Dale Houghton, 32, from Rotherham, was seen laughing as he held up an image of the six-year-old at a match against Sunderland – the team Bradley supported before he died of cancer in 2017.
Houghton, who admitted a public order offence, was also banned from attending any football match for five years.
His actions were branded “disgraceful”.
Houghton had previously pleaded guilty to one count of intentionally causing harassment, alarm or distress at Sheffield Magistrates’ Court on 2 October.
He was charged after pictures of him brandishing Bradley’s photograph during the match at Wednesday’s Hillsborough stadium on 29 September were circulated on X, formerly Twitter.
Houghton later described his behaviour to police as “enjoyable banter” and said he had “found it funny”.
At Sheffield Magistrates’ Court on Friday he was ordered to carry out 200 hours unpaid work, as well as being given the 12-week sentence, by District Judge Marcus Waite.
Mr Waite said Houghton’s “reckless and foolish” actions had “inflicted more trauma on an already grieving family”.
Suspending the sentence for 18 months, Mr Waite said: “Your actions that day were utterly appalling, your behaviour disgraceful.
“You showed callous disrespect to a brave young man who was rightly held in the highest esteem by football fans everywhere.”
‘Outrageous and deplorable’
Bradley, from Blackhall Colliery, County Durham, was diagnosed with neuroblastoma – a rare type of cancer – when he was 18 months old.

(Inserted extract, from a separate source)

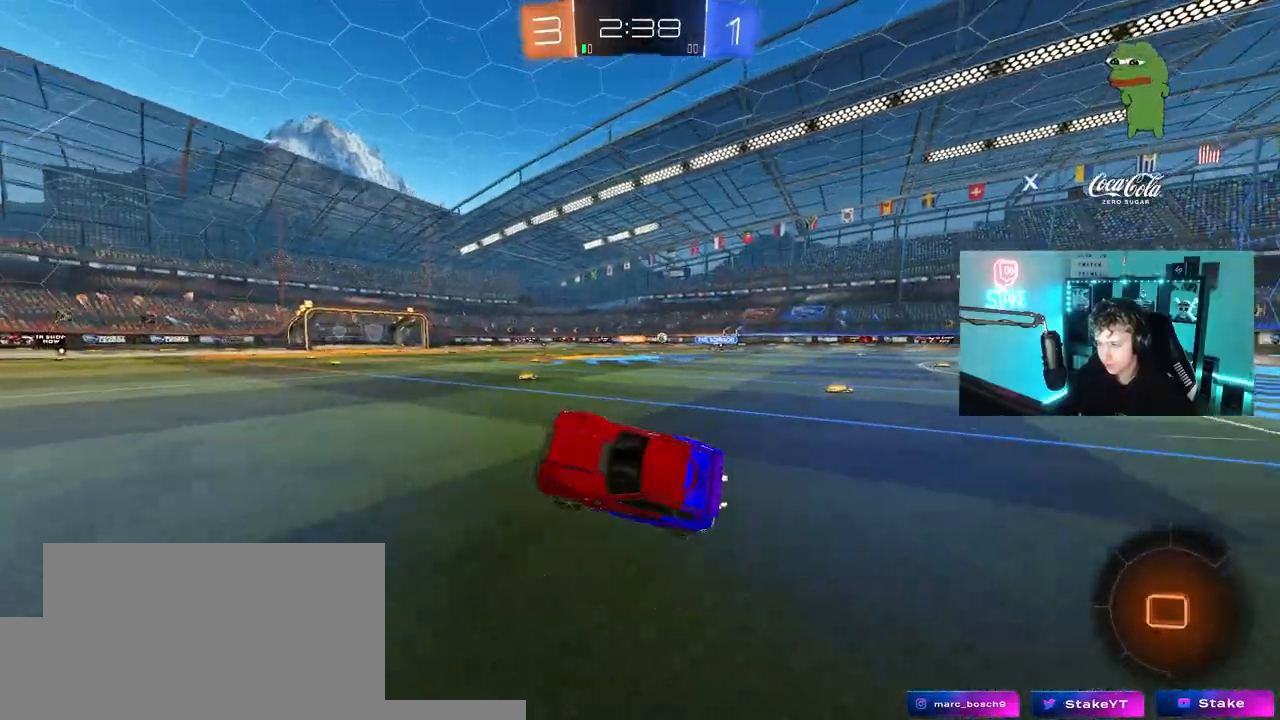
{"keys": ["w"], "mouse": [], "mouse_move": "still", "events": [[17, "d", "up"], [17, "s", "up"], [250, "w", "down"]]}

He went on to be Sunderland’s mascot and became “best mates” with his hero, striker Jermain Defoe.
In a statement read out in court, his mother Gemma Lowery said Houghton’s actions had “brought on many emotions”.
She said his behaviour was “not just disrespectful to Bradley and us all, but caused emotional turmoil to other children” and said it had left her feeling “very upset”.
Constance Coombs, for Houghton, said her client “fully accepts that his behaviour was outrageous and deplorable” and that he would regret it for the rest of his life.
She said he recognised he was “entirely in the wrong” and “deserves to be punished”, adding that he wished to express his “deep remorse” to Bradley’s family and the general public.
She told the court Houghton had lost his job as a window fitter as a result of his actions and had struggled to find new employment.
Ms Coombs said her client’s relationship with his partner had also suffered and he had chosen to stay away from his family home for “fear of reprisals”.